Wednesday, September 23, 2015


We hold Quarters every Tuesday, Thursday and Saturday underway. Since we're sailors, it's nice to be able to have Quarters on the flight deck, out under the blue sky, blazing sun and in the ocean breeze (if we're lucky and not sailing with the wind. When that happens, Quarters can be a trifle stifling).

Each department lines up in ranks; Engineering is port side forward, Support is port side aft, Deck is starboard side aft and Operations is starboard side forward. The four Department Heads line up athwartship facing aft on the VERTREP line (little "t"s painted on the flight deck to tell the helo where to hover to vertically replenish (VERTREP), or drop off/pick up things from the flight deck). I stand just a little further aft and face forward to receive their reports of accountability. Once they've each saluted and told me their department is all present or accounted for, I turn around (it's supposed to be an about-face, but an about-face on the non-skid while underway exceeds my grace by about a thousand-fold), salute the CO and tell him "DILIGENCE is all present or accounted for, sir." He says "Very well" and salutes back. I turn around and have the crew "Fall out and gather 'round."

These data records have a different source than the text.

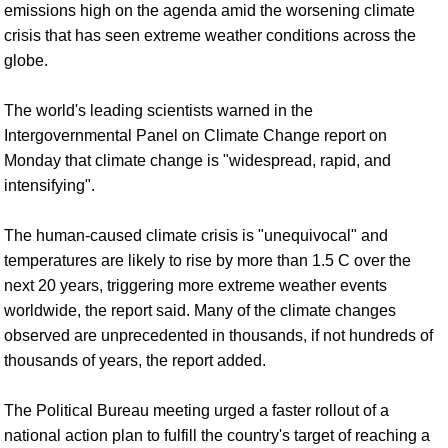
emissions high on the agenda amid the worsening climate
crisis that has seen extreme weather conditions across the
globe.
The world's leading scientists warned in the
Intergovernmental Panel on Climate Change report on
Monday that climate change is "widespread, rapid, and
intensifying".
The human-caused climate crisis is "unequivocal" and
temperatures are likely to rise by more than 1.5 C over the
next 20 years, triggering more extreme weather events
worldwide, the report said. Many of the climate changes
observed are unprecedented in thousands, if not hundreds of
thousands of years, the report added.
The Political Bureau meeting urged a faster rollout of a
national action plan to fulfill the country's target of reaching a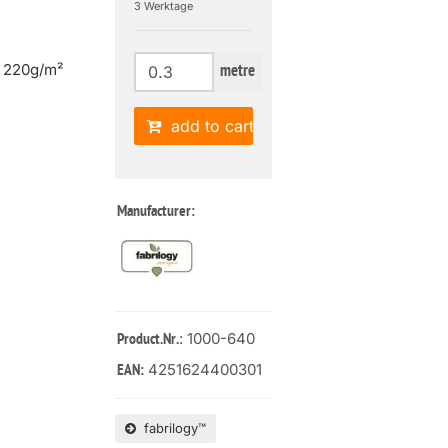
3 Werktage
| 220g/m²
metre
add to cart
Manufacturer:
: 1000-640
Product.Nr.
4251624400301
EAN:
fabrilogy™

Today at Quarters, we went through the usual announcements: morale events planned over the next few days; reiterating the need to document insulation that needs repairs so it can go into our request to our Product Line; the WQSB (Watch, Quarter, Station Bill) has been updated -- make sure you check it so you know where to go for different evolutions; DC (damage control) training planned for tomorrow, which is mandatory if you're not DC qualified; and the duty schedule for the upcoming inport will be posted by tonight (it's been much anticipated for a few weeks now).

And then came the special stuff. We have three non-rated personnel that are headed off to A schools to get their "rate" or specialty training. FN A.H. is going to MK A school after being trained by some of the best damn engineers in the fleet. He helped rebuild one of the main diesel engines two inports ago and found his inner engineer. He's been onboard for about 10 months and received a page 7 documenting his many contributions to the ship.

SN N.D. and SN R. M. are both going to AMT A school. They were called up separately and received departing awards for the work they had done onboard. The CO called the ship's company to attention while he read the awards. I couldn't help but smile at the forest of dark blue-trousered legs and their synchronized leaning from one side to another as the ship rolled. Everyone stood at exactly the same angle, and it wasn't 90 degrees to the deck -- more like 80 degrees to the deck. And then the ship rolled the other way, and so did the forest sway.

It also made me grin when I saw a few of the Deckies at the front of the crowd. They hadn't been onboard when "Attention to citation" is called before. They were still lounging at ease. It didn't take more than 30 seconds for their petty officers behind them to nudge them to attention. They were quick studies -- they came right to attention for the second award.

SN N.D. received a Commandant's Letter of Commendation for his efforts as our Aviation Petty Officer, Boat Davit Operator, and Boatswain's Mate of the Watch -- all positions normally held by petty officers. He assisted with the qualification of 35 Gangway Petty Officers of the Watch, 24 Helm and Lookouts, three dual point davit operators; two single point davit operators, two cutter surface swimmers and eight helicopter tie down personnel. And he was a great barber for the crew. He has been onboard for just over 18 months.

SN R.M., aka Ricky Bobby, is the senior statesman of non-rated personnel onboard. He's been on DILIGENCE for three years and eight months. During his departing remarks, he kicked all the other non-rates in the ass and said, "Get your name on an A school list and go to school; 4 years is too long to be a non-rate." His accomplishments were documented in a Coast Guard Achievement Medal. He deployed with a Dutch ship to be a helicopter tie-down when they took a Helicopter Interdiction Tactical Squadron (HITRON) helo on patrol in support of the CG's counternarcotics mission. He worked for the Navigation division for the better part of a year, and filled in all the gaps while the division was without a Third Class Petty Officer for about three months. He stood over 56 hours of security watch during a recent 150-hour boarding, looking for drugs. He qualified as Gangway Petty Officer of the Watch, Sounding and Security Watch Stander, Helm/Lookout, Helicopter Tie Down Crew, Davit Operator, Boatswain's Mate of the Watch, and Quarter Master of the Watch, a position normally held by petty officers, while also helping his shipmates earn more than 180 (!!!) qualifications. And he save the CG over $7000 in labor costs when he replaced a bunch of insulation in living spaces during last summer's drydock.

I wish the best for these three young men. They have untold adventures waiting for them! They worked so hard for this ship and their shipmates while they were onboard, and I don't expect that will change for any of them as they go off to school and their next units. And while I'd like to think that each of our departing members' achievements are worth documenting here, I know I'll get lazy and not do it. These three are good choices to highlight. They each came from very different backgrounds, spent some time together, lived in tough conditions, did a dangerous job and survived, even thrived, to tell the stories. Fair winds and following seas, shipmates. See ya' round the fleet.